For Ms. Hayes’ three grandchildren, her story, related with diligent detail in journal form, is easily accessible as family history. Certain photographs will spark interest beyond familial curiosity. On page six, for example, her maternal Grandmother Cowan, in 1950, sits at her switchboard. Switchboard? The research assistance of Chuck and Lynnze enabled Ms. Hayes to include historical events for a wider perspective.
I suggest, Reading Friends, that you begin with Quilt Scraps: Personal Reflections, the final chapter of Volume II, so that the woman Ms. Hayes is today, as pictured at home in Hendersonville on page 235, guides your reading. As in the picture, she is so animated and lively that guests, including me, forget that she has multiple sclerosis.

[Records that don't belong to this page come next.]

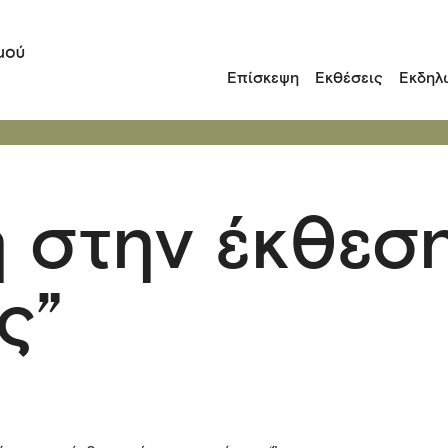
Επίσκεψη
Εκθέσεις
Εκδηλ
 στην έκθεσ
ς”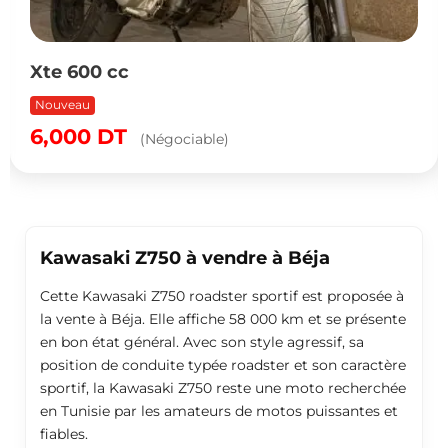
0 cc
Yamah
km à 
0
DT
Nouvea
(Négociable)
16,20
Kawasaki Z750 à vendre à Béja
Cette Kawasaki Z750 roadster sportif est proposée à
la vente à Béja. Elle affiche 58 000 km et se présente
en bon état général. Avec son style agressif, sa
position de conduite typée roadster et son caractère
sportif, la Kawasaki Z750 reste une moto recherchée
en Tunisie par les amateurs de motos puissantes et
fiables.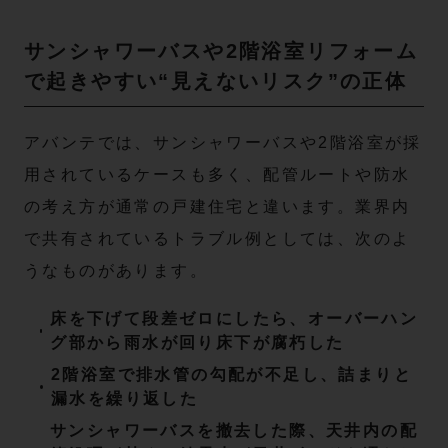
サンシャワーバスや2階浴室リフォーム
で起きやすい“見えないリスク”の正体
アバンテでは、サンシャワーバスや2階浴室が採
用されているケースも多く、配管ルートや防水
の考え方が通常の戸建住宅と違います。業界内
で共有されているトラブル例としては、次のよ
うなものがあります。
床を下げて段差ゼロにしたら、オーバーハン
グ部から雨水が回り床下が腐朽した
2階浴室で排水管の勾配が不足し、詰まりと
漏水を繰り返した
サンシャワーバスを撤去した際、天井内の配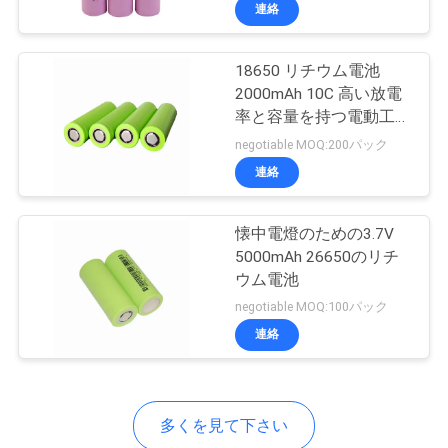
い
する
ー
連絡
て
18650 リチウム電池
18
2000mAh 10C 高い放電
工
李イオン ポリマー
率と容量を持つ電動工具
用
場
negotiable MOQ:200パック
電池
連絡
旅
行
懐中電燈のための3.7V
5000mAh 26650のリチ
ウム電池
品
28
negotiable MOQ:100パック
18650のリチウム電
質
連絡
管
池のパック
理
多くを見て下さい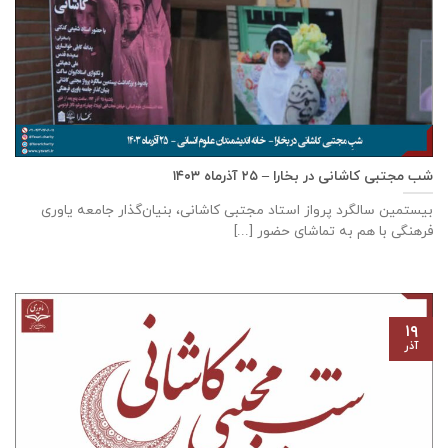
شب مجتبی کاشانی در بخارا – ۲۵ آذرماه ۱۴۰۳
بیستمین سالگرد پرواز استاد مجتبی کاشانی، بنیان‌گذار جامعه یاوری
فرهنگی با هم به تماشای حضور [...]
۱۹
آذر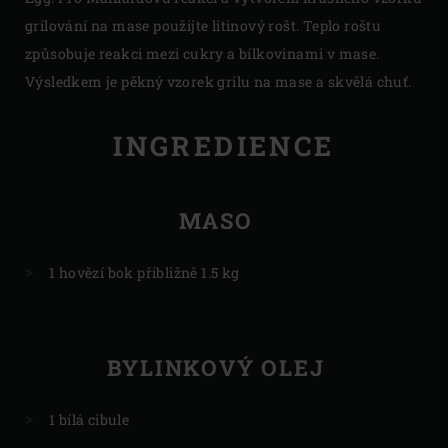
grilování na mase použijte litinový rošt. Teplo roštu
způsobuje reakci mezi cukry a bílkovinami v mase.
Výsledkem je pěkný vzorek grilu na mase a skvělá chuť.
INGREDIENCE
MASO
1 hovězí bok přibližně 1.5 kg
BYLINKOVÝ OLEJ
1 bílá cibule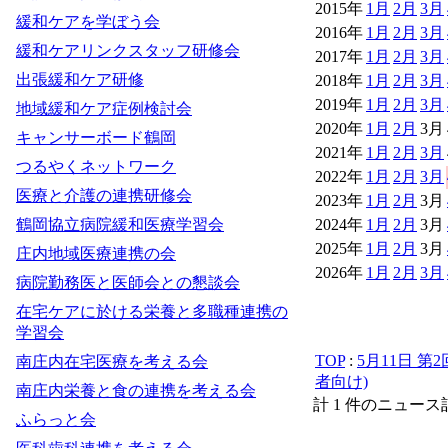
2015年
1月
2月
3月
緩和ケアを学ぼう会
2016年
1月
2月
3月
緩和ケアリンクスタッフ研修会
2017年
1月
2月
3月
出張緩和ケア研修
2018年
1月
2月
3月
2019年
1月
2月
3月
地域緩和ケア症例検討会
2020年
1月
2月
3月
キャンサーボード鶴岡
2021年
1月
2月
3月
つるやくネットワーク
2022年
1月
2月
3月
医療と介護の連携研修会
2023年
1月
2月
3月
鶴岡協立病院緩和医療学習会
2024年
1月
2月
3月
2025年
1月
2月
3月
庄内地域医療連携の会
2026年
1月
2月
3月
病院勤務医と医師会との懇談会
在宅ケアに於ける栄養と多職種連携の
学習会
TOP
:
5月11日 
南庄内在宅医療を考える会
者向け)
南庄内栄養と食の連携を考える会
計 1 件のニュー
ふらっと会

In a van fitted for her wheelchair, Chuck drives to Rangeley, Maine, for the summers where she “goes for walks” in a Quantum wheelchair controlled with her head. At home during the fall and winter, Ms. Hayes cheers for baseball’s Boston Red Sox, New York Yankees, and Chicago Cubs and football’s New England Patriots; watches movies; reads; and plays cribbage with anyone brave enough to challenge her.
Ms. Hayes’ writing plans include a book about the … inadequate design of handicap facilities, a topic on which she and Chuck expound with expertise. Nowhere is their progress from bewilderment to victory more evident than in Ms. Hayes’ reaction to conquering a particularly challenging facility: We laughed so hard that I almost fell off the seat.
As you can see, I am learning how to print, a skill that I will pass on to Tooley when he’s released from the dog house for destroying one of Roy’s big violets. And I do mean destroy. Yikes! But, since Roy believes that It’s never the cat’s fault, Tooley may soon be paroled.